AANGELEVERDE TEKST:
────

In oktober 2020 heeft de Adviesraad voor wetenschap, technologie en innovatie (AWTI)
aan uw Kamer het advies «Beter van start: de sleutel tot doorgroei van kennisintensieve
startups« uitgebracht over het wegnemen van hindernissen voor start en (door)groei
van kennisintensieve bedrijven. In de beleidsreactie op het AWTI-advies van 26 mei
jl. heb ik u samen met de Minister van Onderwijs, Cultuur en Wetenschap geïnformeerd
over de inzet van het kabinet om valorisatie van kennis te bevorderen en het ecosysteem
voor kennisintensieve startups te versterken, zodat er meer kennisintensieve startups
ontstaan en doorgroeien.2
Met deze brief informeer ik u over de stand van zaken met betrekking tot het onderzoek
over het inpassen van een «Dutch Academic Impact Fund» in het huidige instrumentarium.
Over de uiteindelijke resultaten van dit onderzoek, waarbij nauw wordt samengewerkt
met partijen zoals de Vereniging van Universiteiten (VSNU) en de Nederlandse Federatie
van Universitair Medische Centra, de TO2-instellingen en Techleap.nl, zal u naar verwachting
in het najaar nader worden geïnformeerd.

────

DATASETRECORDS:

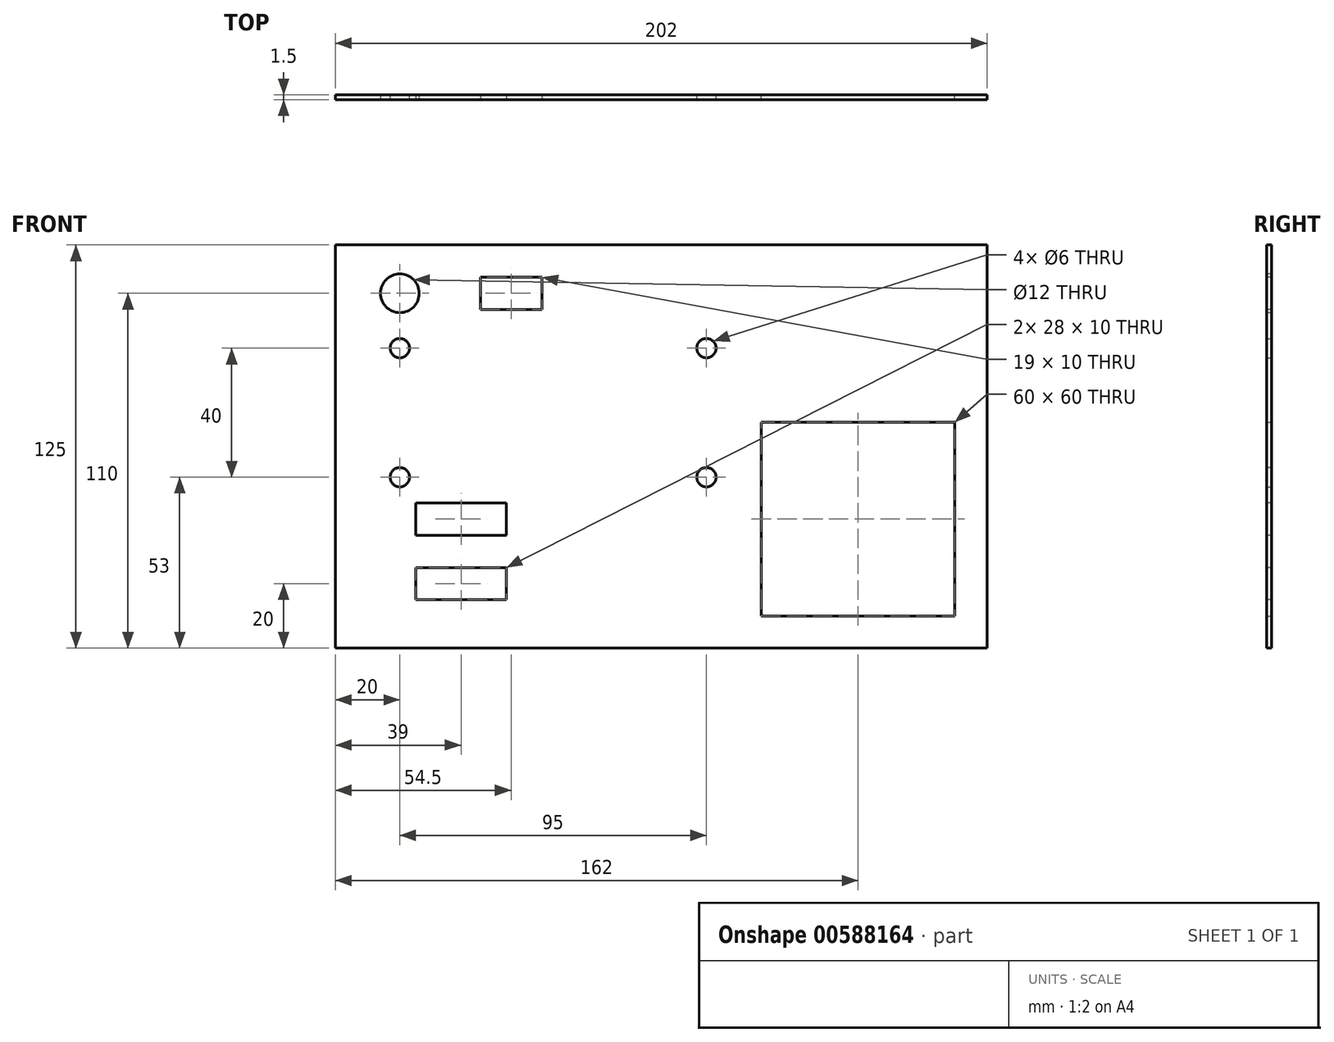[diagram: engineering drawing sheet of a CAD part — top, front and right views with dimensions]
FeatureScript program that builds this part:
annotation { "Feature Type Name" : "Feature", "Feature Type Description" : "" }
export const myFeature = defineFeature(function(context is Context, id is Id, definition is map)
    precondition{}
    {
        {
            var Q0;
            Q0=qCreatedBy(makeId("Front.planeOp"),FACE);
            var sketch = newSketch(context, id + "F0", { "sketchPlane" : qUnion([Q0])});
            skLineSegment(sketch, "E0.bottom", {"start": v(0, 0) * mm, "end": v(202, 0) * mm});
            skLineSegment(sketch, "E0.top", {"start": v(0, 125) * mm, "end": v(202, 125) * mm});
            skLineSegment(sketch, "E0.left", {"start": v(0, 0) * mm, "end": v(0, 125) * mm});
            skLineSegment(sketch, "E0.right", {"start": v(202, 0) * mm, "end": v(202, 125) * mm});
            skLineSegment(sketch, "E1.bottom", {"start": v(132, 70) * mm, "end": v(192, 70) * mm});
            skLineSegment(sketch, "E1.top", {"start": v(132, 10) * mm, "end": v(192, 10) * mm});
            skLineSegment(sketch, "E1.left", {"start": v(132, 70) * mm, "end": v(132, 10) * mm});
            skLineSegment(sketch, "E1.right", {"start": v(192, 70) * mm, "end": v(192, 10) * mm});
            skSolve(sketch);
        }
        {
            var Q0;
            Q0 = qSketchRegion(id + "F0", true);
            extrude(context, id + "F1", {"entities" : qUnion([Q0]), "depth" : 1.5 * mm, "offsetDistance" : 25 * mm});
        }
        {
            var Q0;
            Q0=makeQuery(id+"F1.opExtrude","CAP_FACE",FACE,{"disambiguationData":[OSD([sQuery(id+"F0.wireOp",EDGE,"E0.bottom"),sQuery(id+"F0.wireOp",EDGE,"E0.top"),sQuery(id+"F0.wireOp",EDGE,"E0.left"),sQuery(id+"F0.wireOp",EDGE,"E0.right"),sQuery(id+"F0.wireOp",EDGE,"E1.bottom"),sQuery(id+"F0.wireOp",EDGE,"E1.top"),sQuery(id+"F0.wireOp",EDGE,"E1.left"),sQuery(id+"F0.wireOp",EDGE,"E1.right")])],"isStart":false});
            var sketch = newSketch(context, id + "F2", { "sketchPlane" : qUnion([Q0])});
            skLineSegment(sketch, "E2.bottom", {"start": v(25, 25) * mm, "end": v(53, 25) * mm});
            skLineSegment(sketch, "E2.top", {"start": v(25, 15) * mm, "end": v(53, 15) * mm});
            skLineSegment(sketch, "E2.left", {"start": v(25, 25) * mm, "end": v(25, 15) * mm});
            skLineSegment(sketch, "E2.right", {"start": v(53, 25) * mm, "end": v(53, 15) * mm});
            skLineSegment(sketch, "E3", {"start": v(6.6, 30) * mm, "end": v(73.38, 30) * mm, "construction": true});
            skLineSegment(sketch, "E4.MirrorCS", {"start": v(25, 35) * mm, "end": v(53, 35) * mm});
            skLineSegment(sketch, "E5.MirrorCS", {"start": v(25, 45) * mm, "end": v(53, 45) * mm});
            skLineSegment(sketch, "E6.MirrorCS", {"start": v(25, 35) * mm, "end": v(25, 45) * mm});
            skLineSegment(sketch, "E7.MirrorCS", {"start": v(53, 35) * mm, "end": v(53, 45) * mm});
            skCircle(sketch, "E8", {"center": v(20, 110) * mm, "radius": 6 * mm});
            skLineSegment(sketch, "E9.bottom", {"start": v(45, 115) * mm, "end": v(64, 115) * mm});
            skLineSegment(sketch, "E9.top", {"start": v(45, 105) * mm, "end": v(64, 105) * mm});
            skLineSegment(sketch, "E9.left", {"start": v(45, 115) * mm, "end": v(45, 105) * mm});
            skLineSegment(sketch, "E9.right", {"start": v(64, 115) * mm, "end": v(64, 105) * mm});
            skSolve(sketch);
        }
        {
            var Q0;
            Q0 = qSketchRegion(id + "F2", true);
            extrude(context, id + "F3", {"entities" : qUnion([Q0]), "operationType" : NewBodyOperationType.REMOVE, "endBound" : BoundingType.UP_TO_NEXT, "oppositeDirection" : true, "depth" : 25 * mm, "offsetDistance" : 25 * mm});
        }
        {
            var Q0;
            Q0=makeQuery(id+"F1.opExtrude","CAP_FACE",FACE,{"disambiguationData":[OSD([sQuery(id+"F0.wireOp",EDGE,"E0.bottom"),sQuery(id+"F0.wireOp",EDGE,"E0.top"),sQuery(id+"F0.wireOp",EDGE,"E0.left"),sQuery(id+"F0.wireOp",EDGE,"E0.right"),sQuery(id+"F0.wireOp",EDGE,"E1.bottom"),sQuery(id+"F0.wireOp",EDGE,"E1.top"),sQuery(id+"F0.wireOp",EDGE,"E1.left"),sQuery(id+"F0.wireOp",EDGE,"E1.right")])],"isStart":true});
            var sketch = newSketch(context, id + "F4", { "sketchPlane" : qUnion([Q0])});
            skCircle(sketch, "E10.0", {"center": v(-20, 93) * mm, "radius": 3 * mm});
            skCircle(sketch, "E10.1", {"center": v(-115, 53) * mm, "radius": 3 * mm});
            skCircle(sketch, "E10.2", {"center": v(-20, 53) * mm, "radius": 3 * mm});
            skCircle(sketch, "E10.3", {"center": v(-115, 93) * mm, "radius": 3 * mm});
            skSolve(sketch);
        }
        {
            var Q0;
            Q0 = qSketchRegion(id + "F4", true);
            extrude(context, id + "F5", {"entities" : qUnion([Q0]), "operationType" : NewBodyOperationType.REMOVE, "endBound" : BoundingType.UP_TO_NEXT, "oppositeDirection" : true, "depth" : 25 * mm, "offsetDistance" : 25 * mm});
        }
    });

────

OPDRACHT 1:
Kun je uit de brief over kennisintensieve startups het stuk tussen "aan uw Kamer" en "het huidige instrumentarium.", beide inbegrepen, woord voor woord herhalen?
OPDRACHT 2:
Met welke partijen wordt volgens de brief over kennisintensieve startups bij het onderzoek nauw samengewerkt? Noem ze allemaal.

VERWACHT ANTWOORD 1:
aan uw Kamer het advies «Beter van start: de sleutel tot doorgroei van kennisintensieve
startups« uitgebracht over het wegnemen van hindernissen voor start en (door)groei
van kennisintensieve bedrijven. In de beleidsreactie op het AWTI-advies van 26 mei
jl. heb ik u samen met de Minister van Onderwijs, Cultuur en Wetenschap geïnformeerd
over de inzet van het kabinet om valorisatie van kennis te bevorderen en het ecosysteem
voor kennisintensieve startups te versterken, zodat er meer kennisintensieve startups
ontstaan en doorgroeien.2
Met deze brief informeer ik u over de stand van zaken met betrekking tot het onderzoek
over het inpassen van een «Dutch Academic Impact Fund» in het huidige instrumentarium.

VERWACHT ANTWOORD 2:
- de Vereniging van Universiteiten (VSNU)
- de Nederlandse Federatie van Universitair Medische Centra
- de TO2-instellingen
- Techleap.nl